Под генным процессором и впрямь стояла лужа флюоресцирующей густой жидкости, отдаленно напоминающей ведьмин студень. По поверхности лужи бежали концентрические круги — это с процессора сорвалась густая капля.

Мы молча наблюдали эту картину с полминуты, не зная как ее квалифицировать.

Мне показалось, что капли падают все чаще и чаще.

— Подумаешь, трещина какая-то, — беспечно махнул рукой Тополь. — На наш век ресурса этой байды хватит, а там…

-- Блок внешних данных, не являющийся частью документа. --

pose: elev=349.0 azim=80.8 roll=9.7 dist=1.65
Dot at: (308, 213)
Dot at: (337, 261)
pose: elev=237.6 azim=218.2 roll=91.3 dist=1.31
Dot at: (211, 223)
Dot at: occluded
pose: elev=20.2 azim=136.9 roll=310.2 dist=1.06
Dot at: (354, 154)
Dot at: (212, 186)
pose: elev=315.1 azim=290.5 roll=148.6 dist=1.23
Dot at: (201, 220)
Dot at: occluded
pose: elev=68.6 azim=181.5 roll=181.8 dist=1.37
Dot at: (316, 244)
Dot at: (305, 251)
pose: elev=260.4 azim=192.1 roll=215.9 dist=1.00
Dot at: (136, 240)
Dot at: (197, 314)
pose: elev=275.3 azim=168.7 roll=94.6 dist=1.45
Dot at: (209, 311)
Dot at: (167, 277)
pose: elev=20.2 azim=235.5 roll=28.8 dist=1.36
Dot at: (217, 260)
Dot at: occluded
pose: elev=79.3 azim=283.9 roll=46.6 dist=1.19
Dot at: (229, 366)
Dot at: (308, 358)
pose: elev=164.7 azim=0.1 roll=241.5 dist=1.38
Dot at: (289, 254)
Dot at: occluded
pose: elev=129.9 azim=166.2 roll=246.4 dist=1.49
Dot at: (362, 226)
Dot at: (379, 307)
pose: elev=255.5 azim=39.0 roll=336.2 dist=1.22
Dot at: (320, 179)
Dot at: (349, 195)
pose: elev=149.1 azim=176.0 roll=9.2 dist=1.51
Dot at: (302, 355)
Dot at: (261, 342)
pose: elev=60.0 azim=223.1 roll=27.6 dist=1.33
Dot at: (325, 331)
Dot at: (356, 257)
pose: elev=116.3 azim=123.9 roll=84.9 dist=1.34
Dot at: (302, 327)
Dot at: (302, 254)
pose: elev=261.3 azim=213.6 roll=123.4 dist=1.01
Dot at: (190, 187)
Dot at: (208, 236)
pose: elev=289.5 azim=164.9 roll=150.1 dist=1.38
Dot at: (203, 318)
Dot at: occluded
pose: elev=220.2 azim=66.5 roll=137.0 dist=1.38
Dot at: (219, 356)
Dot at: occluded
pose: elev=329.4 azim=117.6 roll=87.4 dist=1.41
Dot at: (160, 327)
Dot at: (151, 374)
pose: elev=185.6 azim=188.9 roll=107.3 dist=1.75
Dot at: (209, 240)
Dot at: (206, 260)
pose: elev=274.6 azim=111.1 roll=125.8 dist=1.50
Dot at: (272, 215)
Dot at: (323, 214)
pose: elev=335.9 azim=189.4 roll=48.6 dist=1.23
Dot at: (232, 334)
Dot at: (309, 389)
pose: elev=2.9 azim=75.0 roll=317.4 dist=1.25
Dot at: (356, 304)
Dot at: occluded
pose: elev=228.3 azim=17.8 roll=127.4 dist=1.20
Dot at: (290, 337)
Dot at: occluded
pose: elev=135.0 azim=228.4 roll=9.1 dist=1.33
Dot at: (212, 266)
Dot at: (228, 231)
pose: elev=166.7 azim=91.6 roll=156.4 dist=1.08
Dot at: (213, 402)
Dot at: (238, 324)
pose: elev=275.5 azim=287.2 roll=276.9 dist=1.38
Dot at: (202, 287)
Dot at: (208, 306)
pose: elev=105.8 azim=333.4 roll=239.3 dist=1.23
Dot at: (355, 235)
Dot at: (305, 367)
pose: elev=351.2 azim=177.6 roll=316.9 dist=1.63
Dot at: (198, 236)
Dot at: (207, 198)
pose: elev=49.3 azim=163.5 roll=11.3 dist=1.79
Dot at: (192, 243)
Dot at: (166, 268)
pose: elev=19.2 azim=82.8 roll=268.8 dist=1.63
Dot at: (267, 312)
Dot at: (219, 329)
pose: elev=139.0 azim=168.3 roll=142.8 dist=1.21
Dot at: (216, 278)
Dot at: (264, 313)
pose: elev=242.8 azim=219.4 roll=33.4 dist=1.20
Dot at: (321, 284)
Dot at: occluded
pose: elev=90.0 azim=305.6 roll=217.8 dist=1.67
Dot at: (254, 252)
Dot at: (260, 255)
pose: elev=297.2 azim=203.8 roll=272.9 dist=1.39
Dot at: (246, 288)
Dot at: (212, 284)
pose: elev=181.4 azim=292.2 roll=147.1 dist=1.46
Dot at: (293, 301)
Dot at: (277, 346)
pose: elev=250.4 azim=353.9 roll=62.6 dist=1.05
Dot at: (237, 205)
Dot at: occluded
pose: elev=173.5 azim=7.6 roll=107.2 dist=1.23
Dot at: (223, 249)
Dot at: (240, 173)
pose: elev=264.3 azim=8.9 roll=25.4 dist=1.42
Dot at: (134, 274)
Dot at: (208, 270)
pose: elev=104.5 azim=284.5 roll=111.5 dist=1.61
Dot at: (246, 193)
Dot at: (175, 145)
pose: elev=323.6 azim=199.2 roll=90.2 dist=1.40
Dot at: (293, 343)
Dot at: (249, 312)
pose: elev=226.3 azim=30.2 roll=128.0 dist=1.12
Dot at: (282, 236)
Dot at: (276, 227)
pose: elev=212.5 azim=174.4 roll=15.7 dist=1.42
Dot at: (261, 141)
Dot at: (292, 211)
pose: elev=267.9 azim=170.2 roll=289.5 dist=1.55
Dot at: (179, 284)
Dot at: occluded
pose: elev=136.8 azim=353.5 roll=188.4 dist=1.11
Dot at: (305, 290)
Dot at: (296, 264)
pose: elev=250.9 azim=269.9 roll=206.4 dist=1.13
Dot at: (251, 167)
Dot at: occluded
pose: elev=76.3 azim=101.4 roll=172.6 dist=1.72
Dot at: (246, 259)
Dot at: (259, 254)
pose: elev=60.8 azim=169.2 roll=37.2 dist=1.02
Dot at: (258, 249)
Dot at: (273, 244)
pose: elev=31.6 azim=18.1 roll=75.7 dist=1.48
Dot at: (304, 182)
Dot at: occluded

И ровно в ту же самую секунду, на словах «а там», в уши ударил звон громче тысячи колоколов — это на бетонный пол зала упал всей своей многотонной тушей громадный узел реактора, отвалившийся с его правого (по отношению к нам) края.

Похоже, вывалилась разом вся подсистема перемещения графитовых стержней (вот уж не знаю, какие функции она выполняла в генном процессоре).

Мы не успели прийти в себя от акустического удара, а через весь зал уже неслись потоки густой маслянистой жидкости подозрительного медового цвета. При этом и идиоту было ясно, что у этой жидкости мало сходства с пчелиным медом — скорее она походила на какую-то концентрированную кислоту запредельной едкости, азотную или серную.

Довершая сходство с азотной кислотой, дьявольская жидкость курилась густым оранжевым дымом.

Аналогию с этой ужасно токсичной гадостью уловили одновременно и Филиппов, и Рыбин.

— Химическая тревога! — выкрикнул Рыбин, поспешно натягивая на лицо противогаз, закрывая голову прорезиненным капюшоном и отчаянно матерясь в микрофон.

Двух спецназовцев новая напасть съела заживо в ближайшие несколько секунд.

После визита второго Тау с его политэкономическими лекциями все мы охотно пребывали в состоянии сонного покоя, так что поначалу никто не хотел верить, что опасность реальна.

Но после того, как погибли те двое, у всех мигом прочистились мозги. И у меня тоже.

Мы с майором раскачали и уронили кофейный автомат, а затем немедля вскочили на его тушу ногами.

За нами последовали и Тополь с Шестопаловым — как видно, тоже дорожили своими конечностями.

К счастью, загадочная медовая кислота очень быстро переходила из жидкой фазы в газообразную — что твой гелий. Да вдобавок было куда сливаться ее излишкам — в ту самую потерну, из которой появились в этом зале мы.